JR: True. Seattle has one quality about it that would make it an extremely attractive target: its container port is more closely integrated with downtown than any other container port is with the rest of a city. If they wanted to use a container-borne device, as they call them, probably the easiest city to get would be Seattle.
MJ: It just so happened that you were in Britain last summer on the day of the tube bombings. How did the British reaction differ from the American one on 9/11?
JR: The British lived through the 70s and 80s with constant IRA bomb scares and occasional IRA bombs and developed a kind of sanity about terrorism—that it's something that's going to happen at some time; that you can take every possible precaution to prevent it from happening, but you acknowledge that terrorism is something impossible to prevent. It can be minimized, you can take precautions against it, and there's a ton of sensible things you can do about it, which is just about what Steven Flynn proposes in America the Vulnerable, which I think is the most underrated, book about post-9/11 terrorism. And what Flynn inveighs against is that the War on Terror is being conducted as a go-to-source war, essentially a pursuit of the bad guys, which admittedly makes much more sexy reading than, say, establishing red lines and green lines to control the import of goods into this country, to bring more or less hidden communications networks out into the open to allow for inspection and fast-tracking and so on.
MJ: Okay, so going back to your first answer, you were seized with a desire to understand the 9/11 hijackers, where they came from and so on. And one thing you found was that they were, most of them, thoroughly westernized.
JR: That's right. What you find with, among others, Mohammed Atta and Sadiq Khan, the leader of the of the London bombers, is that they were brought up in Western culture, educated at western universities, out of which many of their ideas sprung. I think it's very important that we realize that we're dealing not with fanatics but with intellectuals of a sort. I mean, they've been reading the same books we have; they're fans of T.S. Elliot's Wasteland. When they talk about the degradation of the West they're merely echoing the first generation of high literary modernists like Elliot. You can see that the Wasteland is a poem that chimes extraordinarily well with Sayyid Qutb's Milestones. They talk about the same decadence of the West, and that same desire to demolish, which is there persistently in the Wasteland. And they've been reading our own anti-colonial literature, too; they've read Frantz Fanon..
That's why people like, say, Salman Rushdie, are so wrong when they say we're dealing with people who want to drag the world back into the Dark Ages; they see their movement, however much we may dislike the thought, as a modern, reformist movement that is as much political and almost literary-intellectual as it is religious, though certainly religious belief supplies the necessary steel.
MJ: But clearly there is that religious element.
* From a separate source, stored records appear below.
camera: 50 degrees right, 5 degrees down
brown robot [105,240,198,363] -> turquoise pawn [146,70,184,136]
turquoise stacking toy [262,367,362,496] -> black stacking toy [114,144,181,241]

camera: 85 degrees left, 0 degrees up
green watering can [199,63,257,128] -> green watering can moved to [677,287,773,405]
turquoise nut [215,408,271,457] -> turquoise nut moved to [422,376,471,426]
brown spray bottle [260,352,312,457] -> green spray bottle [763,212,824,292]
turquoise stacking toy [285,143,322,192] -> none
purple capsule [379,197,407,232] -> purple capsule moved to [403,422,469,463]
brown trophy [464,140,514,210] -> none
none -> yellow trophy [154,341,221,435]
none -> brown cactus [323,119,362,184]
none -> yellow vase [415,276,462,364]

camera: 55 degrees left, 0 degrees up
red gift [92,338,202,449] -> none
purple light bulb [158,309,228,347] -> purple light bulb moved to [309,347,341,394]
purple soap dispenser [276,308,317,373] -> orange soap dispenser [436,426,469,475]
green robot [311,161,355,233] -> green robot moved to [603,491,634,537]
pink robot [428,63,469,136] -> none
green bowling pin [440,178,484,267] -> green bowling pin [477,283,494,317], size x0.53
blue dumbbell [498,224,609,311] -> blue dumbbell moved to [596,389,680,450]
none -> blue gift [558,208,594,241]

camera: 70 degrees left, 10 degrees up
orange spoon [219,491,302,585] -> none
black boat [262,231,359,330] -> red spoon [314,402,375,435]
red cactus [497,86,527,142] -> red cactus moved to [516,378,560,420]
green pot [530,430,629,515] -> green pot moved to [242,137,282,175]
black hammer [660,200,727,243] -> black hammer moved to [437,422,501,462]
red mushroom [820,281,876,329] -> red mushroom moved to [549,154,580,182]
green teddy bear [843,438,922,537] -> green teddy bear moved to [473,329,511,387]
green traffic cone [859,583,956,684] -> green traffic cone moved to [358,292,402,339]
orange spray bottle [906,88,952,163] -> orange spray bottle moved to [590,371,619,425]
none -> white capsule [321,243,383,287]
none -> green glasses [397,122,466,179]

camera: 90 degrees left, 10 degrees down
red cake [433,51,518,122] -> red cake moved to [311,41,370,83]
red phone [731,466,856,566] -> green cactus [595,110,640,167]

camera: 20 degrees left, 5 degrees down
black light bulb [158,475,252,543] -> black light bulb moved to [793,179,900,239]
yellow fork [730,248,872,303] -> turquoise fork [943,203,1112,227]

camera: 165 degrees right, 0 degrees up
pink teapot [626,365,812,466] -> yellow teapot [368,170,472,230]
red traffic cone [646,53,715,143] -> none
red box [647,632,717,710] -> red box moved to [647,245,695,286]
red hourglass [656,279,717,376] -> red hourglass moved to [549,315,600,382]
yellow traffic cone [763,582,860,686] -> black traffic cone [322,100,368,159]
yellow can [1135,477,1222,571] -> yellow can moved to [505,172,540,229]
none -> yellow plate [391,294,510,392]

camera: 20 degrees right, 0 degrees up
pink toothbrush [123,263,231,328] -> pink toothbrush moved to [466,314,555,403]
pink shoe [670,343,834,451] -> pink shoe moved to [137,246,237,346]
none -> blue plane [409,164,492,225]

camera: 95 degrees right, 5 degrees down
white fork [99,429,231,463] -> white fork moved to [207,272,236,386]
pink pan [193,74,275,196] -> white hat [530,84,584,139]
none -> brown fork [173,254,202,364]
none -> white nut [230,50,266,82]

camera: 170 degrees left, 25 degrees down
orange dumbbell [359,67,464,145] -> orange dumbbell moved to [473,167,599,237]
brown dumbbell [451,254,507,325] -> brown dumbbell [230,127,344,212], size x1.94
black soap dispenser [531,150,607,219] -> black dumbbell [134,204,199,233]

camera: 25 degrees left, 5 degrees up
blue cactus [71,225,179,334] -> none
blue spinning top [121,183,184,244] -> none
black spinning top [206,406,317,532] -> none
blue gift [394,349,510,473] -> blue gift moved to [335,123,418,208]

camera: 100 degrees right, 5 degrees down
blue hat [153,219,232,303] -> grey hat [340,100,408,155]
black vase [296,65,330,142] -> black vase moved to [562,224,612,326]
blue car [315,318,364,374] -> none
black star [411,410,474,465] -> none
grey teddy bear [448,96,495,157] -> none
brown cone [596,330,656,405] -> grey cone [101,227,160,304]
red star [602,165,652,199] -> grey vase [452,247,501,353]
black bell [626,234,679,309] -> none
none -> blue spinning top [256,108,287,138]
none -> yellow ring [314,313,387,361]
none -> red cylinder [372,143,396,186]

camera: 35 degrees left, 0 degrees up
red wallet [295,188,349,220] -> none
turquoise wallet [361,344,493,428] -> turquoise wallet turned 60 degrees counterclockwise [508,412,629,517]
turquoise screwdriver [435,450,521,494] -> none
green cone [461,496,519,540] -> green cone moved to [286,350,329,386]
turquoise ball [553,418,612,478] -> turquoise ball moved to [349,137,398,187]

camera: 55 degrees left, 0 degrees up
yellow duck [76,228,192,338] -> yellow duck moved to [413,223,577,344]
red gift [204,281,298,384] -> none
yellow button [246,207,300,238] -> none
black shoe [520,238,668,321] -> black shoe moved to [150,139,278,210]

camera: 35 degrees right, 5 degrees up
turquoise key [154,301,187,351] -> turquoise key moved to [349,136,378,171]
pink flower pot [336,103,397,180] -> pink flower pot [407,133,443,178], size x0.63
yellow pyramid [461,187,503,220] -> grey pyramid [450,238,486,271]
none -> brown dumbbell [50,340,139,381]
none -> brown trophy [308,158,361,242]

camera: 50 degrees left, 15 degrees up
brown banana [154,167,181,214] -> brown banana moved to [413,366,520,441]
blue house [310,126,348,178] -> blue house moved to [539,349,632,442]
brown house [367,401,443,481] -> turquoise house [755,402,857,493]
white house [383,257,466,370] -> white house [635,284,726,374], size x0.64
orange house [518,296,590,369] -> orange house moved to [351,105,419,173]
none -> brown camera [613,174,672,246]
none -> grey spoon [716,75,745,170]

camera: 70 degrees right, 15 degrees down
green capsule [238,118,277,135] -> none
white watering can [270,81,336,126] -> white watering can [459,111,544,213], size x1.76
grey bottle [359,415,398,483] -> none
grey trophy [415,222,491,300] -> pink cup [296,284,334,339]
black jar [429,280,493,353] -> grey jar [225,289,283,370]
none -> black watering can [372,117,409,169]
And it's mirrored on the US side.
JR: Yes. I don't think it was any accident that the word "crusade" was used right at the beginning, though it was replaced very quickly. I think George W. Bush coming to power, with his Christian fundamentalist base, was to some extent consciously fulfilling their prophecies of the last days; and the religiose rhetoric brought to bear on the war on terror, the war or Iraq, the war of good against evil, was calculated to appeal to the base. But there was something else in it, too, which is that an administration based on elevating faith as a good in itself, which this one very much has done, is an administration that can ignore realism safely, because faith ties in very closely with what I've tried to label "American Platonism," this idealist view of the world—slightly more in its technical sense than its vernacular one—a culmination of Christian faith. It regards realism as being essentially low-minded and putting unnecessary blocks in the way of a greater vision to be achieved.